Je ne te vois pas bien t’astreignant à la routine de la procédure et je m’attends plutôt à te voir une plume à la main, — pas loin du fauteuil directorial.

Je te parlais, tout à l’heure, de besognes auxquelles je me refuserais : dans l’embarras où se trouve le ministère, on a recours à tous les expédients et à tous les procédés dignes et indignes. Si jamais on voulait m’employer à certaines missions et me faire faire quelqu’une des saletés qu’on commet journellement, ici, je m’y refuserais. On me connaît et on n’a pas encore osé me faire de telles propositions, ni me donner de tels ordres, mais je sens néanmoins que ma position ici est très précaire ?

Comment va l’ami Leblanc ? Fais-lui mes amitiés.

On m’appelle… je reviens terminer ma lettre, à l’instant…

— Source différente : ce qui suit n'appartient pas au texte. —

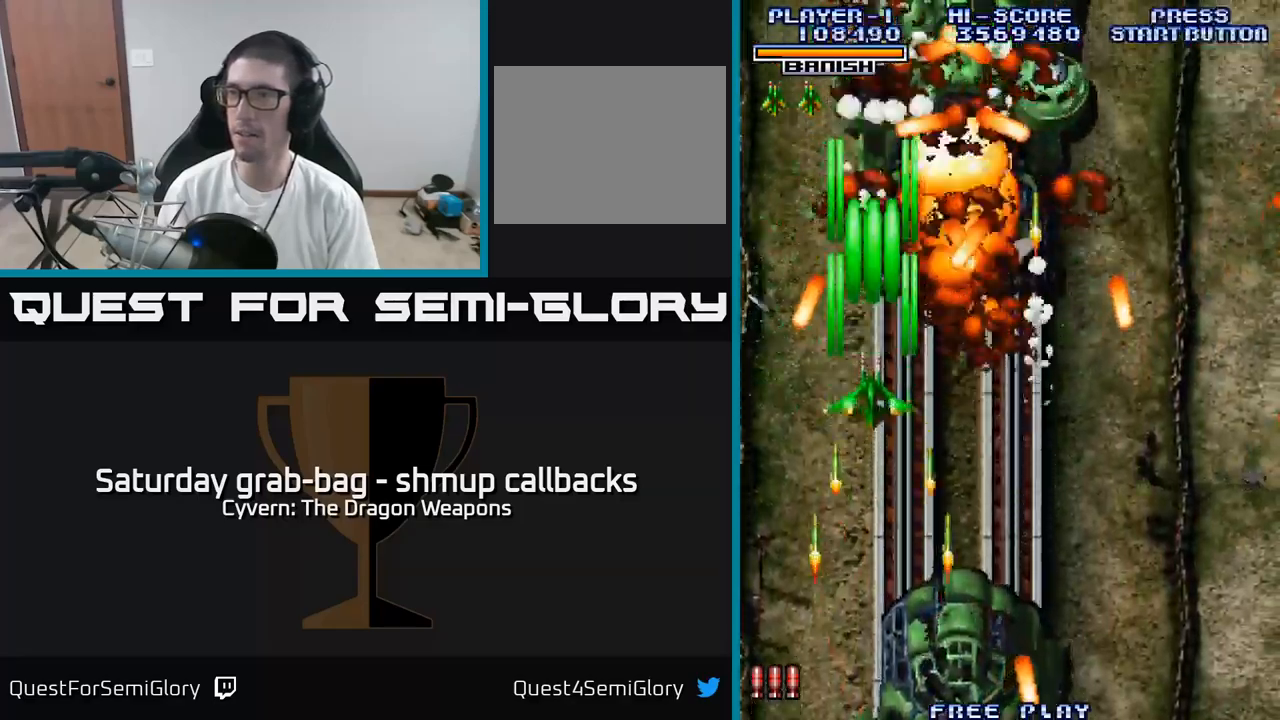
{"buttons": ["DPAD_DOWN", "DPAD_RIGHT"], "left_stick": "center", "right_stick": "center", "events": [[34, "A", "down"], [117, "DPAD_RIGHT", "down"], [134, "A", "up"], [217, "A", "down"], [267, "DPAD_DOWN", "up"], [334, "A", "up"], [334, "DPAD_DOWN", "down"], [400, "A", "down"], [500, "A", "up"]]}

…Hélas ! mon cher ami, ce que je prévoyais est arrivé. C’est fini. Je pars.

L’Hon. Potvin m’a fait appeler.

Quand je suis entré, il a renvoyé sa sténographe, m’a fait fermer la porte du bureau, m’a regardé fixement et m’a dit : vous avez déjà été dans le journalisme, Giroux ?

— Oui, monsieur.

— On me dit même que vous êtes très fort. Ollivier nous ennuie, de ce temps-ci, et nous n’avons personne qui puisse tenir tête aux journalistes qui écrivent dans la « Justice ». Ne voudriez-vous pas vous essayer contre eux ? Une série d’articles très forts contre Ollivier, par exemple ? vous êtes bon pour faire ça. Votre salaire courrait pareil, le temps que vous seriez ainsi employé ; et si ce travail devait vous occasionner quelques dépenses… inutile de dire que nous vous les payerions. — Ceci, avec un sourire entendu.

Je lui ai représenté que cela m’était impossible.

Alors, vous ne voulez pas.

— Je ne peux pas.

— C’est bien, monsieur ; sortez et dites au comptable du département de vous payer.

J’ai salué ; et me voici sans emploi.

Heureusement que j’ai mes entrées aux journaux.

Je vais aller à Montréal et je suis sûr que je pourrai y vivre, sinon richement, du moins sans être forcé de me traîner dans la boue.

Je serai à Montréal dans deux jours ; tu auras ma première visite.

Cordialement à toi.

Ton ami,
Bernard Giroux.

Qu’en penses-tu, demanda Ricard ?

— Quel noble caractère !

— Hein ! S’il y en avait plus comme cela.

— L’Honorable Potvin ne trouverait pas aisément des valets. J’ai hâte de le voir, ce brave Giroux.

— Moi aussi. Ah ! c’est un caractère.

— Je suis heureux de l’avoir connu, dit Édouard : les amis de cette trempe-là, on en n’a jamais trop.

Eh ! bien, au revoir, mon vieux, dit Ricard, en se préparant à endosser son paletot.

— Tu pars déjà ; attends un peu, je vais aller te reconduire.

Et les deux amis sortirent ensemble.